Debt ratings are part of the equation that determines how much it costs companies to borrow money.

Moody’s also placed the ratings of two hard-pressed regional department stores, Dillard’s Inc. and The Bon-Ton Stores Inc., under review for possible downgrades.

Dillard’s current family credit rating of “B1,” considered speculative, will be studied based on concern that its “continuing weak operating performance will prevent the company from maintaining a financial profile and debt protection measures appropriate for its current rating.” Moody’s Henderson also raised questions about Dillard’s ability to realize improvement in its retail stores “instead of relying on profits from its credit card-related operations.” For Bon-Ton, currently rated “B2,” questions focus on the retailer’s recent revision of guidance, which estimated that the deficit for the year would be at the lower end of its range of a loss of between $1.17 and $1.67, which could jeopardize the company’s credit metrics. Agitation in the markets also led in an about-face by Macy’s on Friday, when the firm said it would temporarily resume reporting monthly sales data on Nov. 6. The company checked out of the monthly sales rally earlier this year. “We want to provide investors as much information and transparency as possible,” Terry Lundgren, Macy’s chairman, president and ceo, said. “While we continue to believe that sales on a monthly basis are an incomplete and sometimes misleading measure of a retailer’s performance, we will again provide this information so investors have a sense of the direction of our business on a more frequent basis through this uncertain time.”

Not long ago, when oil soared above $140 a barrel, higher energy costs seemed like the biggest threat to second-half spending. Oil fell to less than $65 a barrel Friday after oil-producing countries said they would cut their output by 1.5 million barrels a day in the wake of weakening demand.

Now economists and retailers are more worried about the employment picture and the ability and willingness of shoppers to spend during what could be a prolonged and global economic slump.

Anxiety over the economic slowdown kept investors on edge last week, making life all the harder for publicly traded fashion companies.

The Standard & Poor’s Retail Index closed out the week at 247.04, 11.1 percent below Oct. 17’s level and 3.7 percent under Thursday’s 256.53 finish. It’s also 47 percent below the 52-week high of 466.38, hit Oct. 29.

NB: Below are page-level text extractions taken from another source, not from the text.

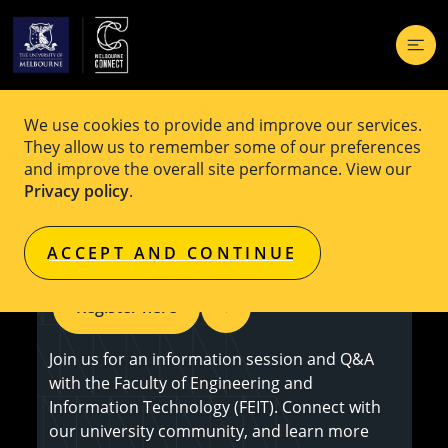
We use cookies to provide and improve our services.
EVENT
Free
They allow us to remember some of our preferences
and improve the overall site performance. View our
Study Engineering and IT: Information
Privacy policy
.
Session
ACCEPT AND CONTINUE
Register here
Join us for an information session and Q&A
with the Faculty of Engineering and
Information Technology (FEIT). Connect with
our university community, and learn more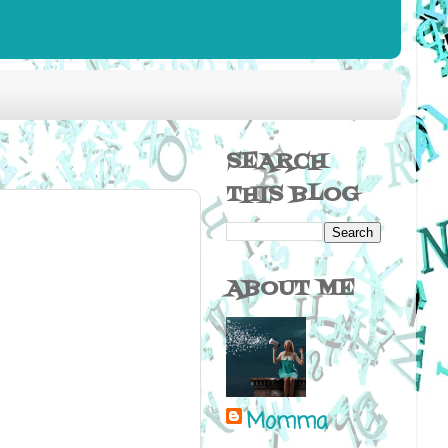
SEARCH
THIS BLOG
ABOUT ME
Momma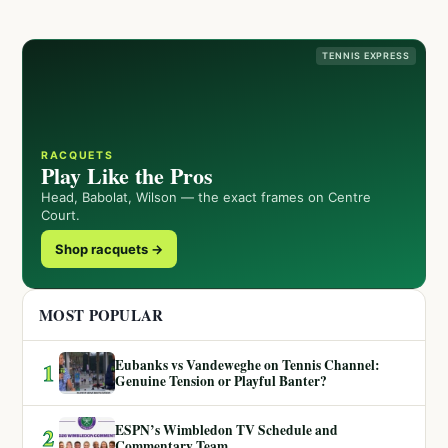
TENNIS EXPRESS
RACQUETS
Play Like the Pros
Head, Babolat, Wilson — the exact frames on Centre
Court.
Shop racquets →
MOST POPULAR
Eubanks vs Vandeweghe on Tennis Channel:
1
Genuine Tension or Playful Banter?
ESPN’s Wimbledon TV Schedule and
2
Commentary Team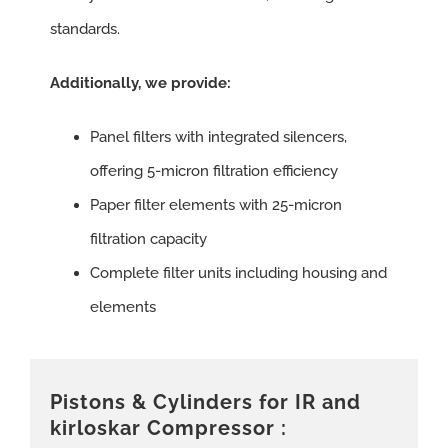
standards.
Additionally, we provide:
Panel filters with integrated silencers,
offering 5-micron filtration efficiency
Paper filter elements with 25-micron
filtration capacity
Complete filter units including housing and
elements
Pistons & Cylinders for IR and
kirloskar Compressor :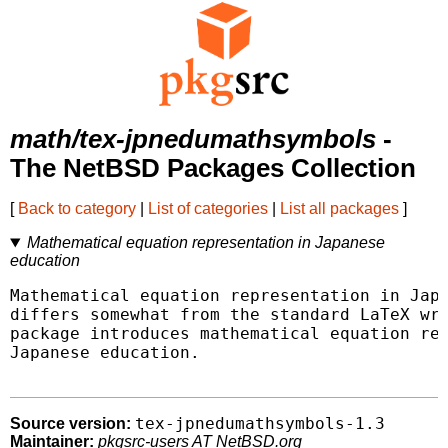
math/tex-jpnedumathsymbols
-
The NetBSD Packages Collection
[
Back to category
|
List of categories
|
List all packages
]
Mathematical equation representation in Japanese
education
Mathematical equation representation in Japa
differs somewhat from the standard LaTeX wri
package introduces mathematical equation rep
Japanese education.

tex-jpnedumathsymbols-1.3
Source version:
Maintainer:
pkgsrc-users AT NetBSD.org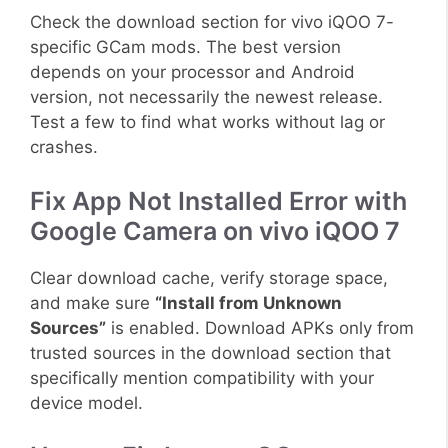
Check the download section for vivo iQOO 7-
specific GCam mods. The best version
depends on your processor and Android
version, not necessarily the newest release.
Test a few to find what works without lag or
crashes.
Fix App Not Installed Error with
Google Camera on vivo iQOO 7
Clear download cache, verify storage space,
and make sure
“Install from Unknown
Sources”
is enabled. Download APKs only from
trusted sources in the download section that
specifically mention compatibility with your
device model.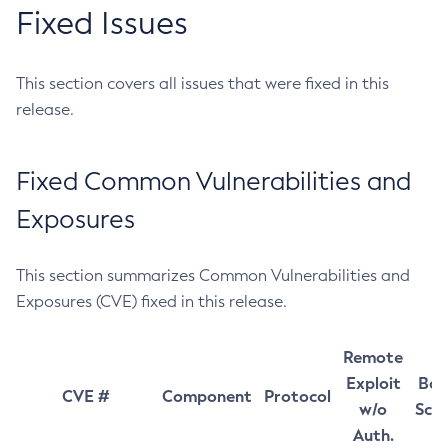
Fixed Issues
This section covers all issues that were fixed in this
release.
Fixed Common Vulnerabilities and
Exposures
This section summarizes Common Vulnerabilities and
Exposures (CVE) fixed in this release.
Remote
Exploit
Bas
CVE #
Component
Protocol
w/o
Sco
Auth.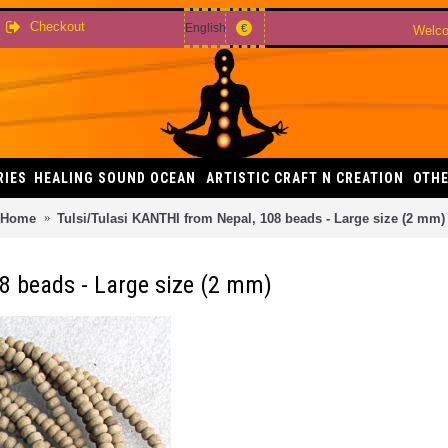
Checkout
English
€
Welco
RIES
HEALING SOUND OCEAN
ARTISTIC CRAFT N CREATION
OTHE
Home
Tulsi/Tulasi KANTHI from Nepal, 108 beads - Large size (2 mm)
8 beads - Large size (2 mm)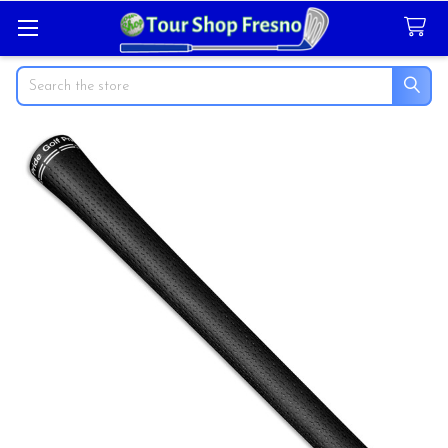
Search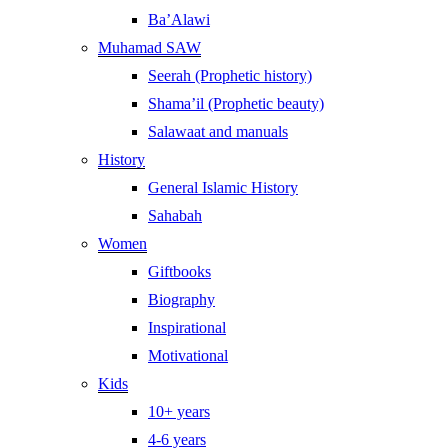
Ba’Alawi
Muhamad SAW
Seerah (Prophetic history)
Shama’il (Prophetic beauty)
Salawaat and manuals
History
General Islamic History
Sahabah
Women
Giftbooks
Biography
Inspirational
Motivational
Kids
10+ years
4-6 years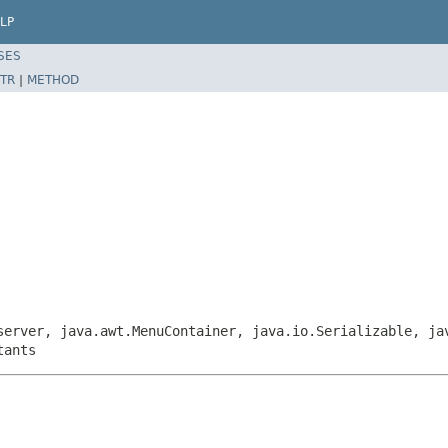
LP
SES
TR
|
METHOD
server, java.awt.MenuContainer, java.io.Serializable, ja
tants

The decline in retail stocks for the week by far outstripped declines for the period in the Dow Jones Industrial Average (5.3 percent) and the S&P 500 (6.8 percent). However, they were modest in comparison to sell-offs in Asia, where the Nikkei 225 was off 12 percent for the week after a 9.6 percent drop on Friday. Hong Kong’s Hang Seng Index plummeted 13.3 percent during the week after Friday’s 8.3 percent swoon.

In Europe, London’s FTSE 100 dropped 5 percent on Friday, putting its decline for the week at 4.4 percent. The CAC 40 in Paris fell 3.5 percent to put its slide for the week at 4.1 percent.